▸ **Instructions**:
A) List everyone the blog post on lying says we lie to.
B) Write out the blog post on lying between "#TheDarkRoom is a" and "the cover up.", inclusive.
━━━ Passage ━━━
#TheDarkRoom is a blog series that highlights the lives of people
who are answering God's call to minister.
From a very long time I never understood why I would have issues with lying. Before you share this post with large eyes emojis, please listen. We all lie to each other, to God, but mostly to ourselves. Want a simple test? "How are you doing, really?" That simple word on the end exposes the truth and underscores the fact that we lie. We have told ourselves we are okay with being broken that we have began to believe the cover up.
I lie because I like to control things. If you ever meet me one day, I can almost guarantee that you won't think I'm controlling, but results have come back and....That was a lie (Maury Voice). I lie because I never want to control my image and narrative. People have gone on about how nice of a person I am, respectful, and kind. When I come into certain rooms I am greeted with warmth and love based on a well crafted image. I like being liked. We all love being liked. But lying to make sure you like me is extremely unhealthy. There is a lie that is connected to the lie that I have believed is true (Read it again, it confused me too).
I have believed that I am liked based upon my image and everyone's personal assessment. People don't want the true Marcel but his performance. It is all a lie, a lie that not only must be confronted but die.
Why do you lie?
What have you told yourself that has forced you to retreat to lying?
━━━ Given data ━━━
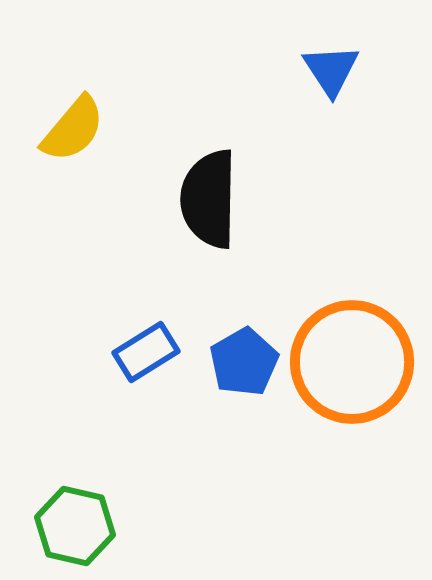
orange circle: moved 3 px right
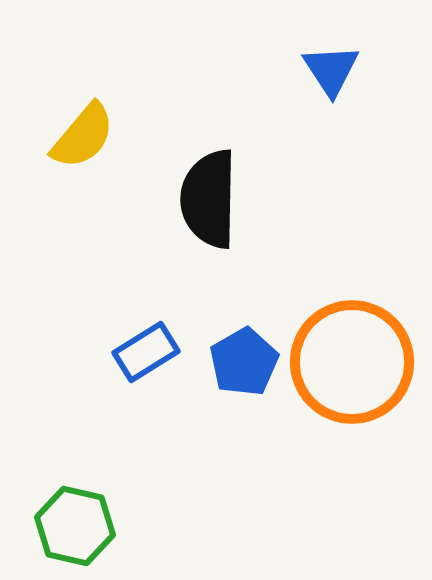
yellow semicircle: moved 10 px right, 7 px down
━━━
▸ **The answers**:
A) Each other, God, and ourselves.

B)
#TheDarkRoom is a blog series that highlights the lives of people
who are answering God's call to minister.
From a very long time I never understood why I would have issues with lying. Before you share this post with large eyes emojis, please listen. We all lie to each other, to God, but mostly to ourselves. Want a simple test? "How are you doing, really?" That simple word on the end exposes the truth and underscores the fact that we lie. We have told ourselves we are okay with being broken that we have began to believe the cover up.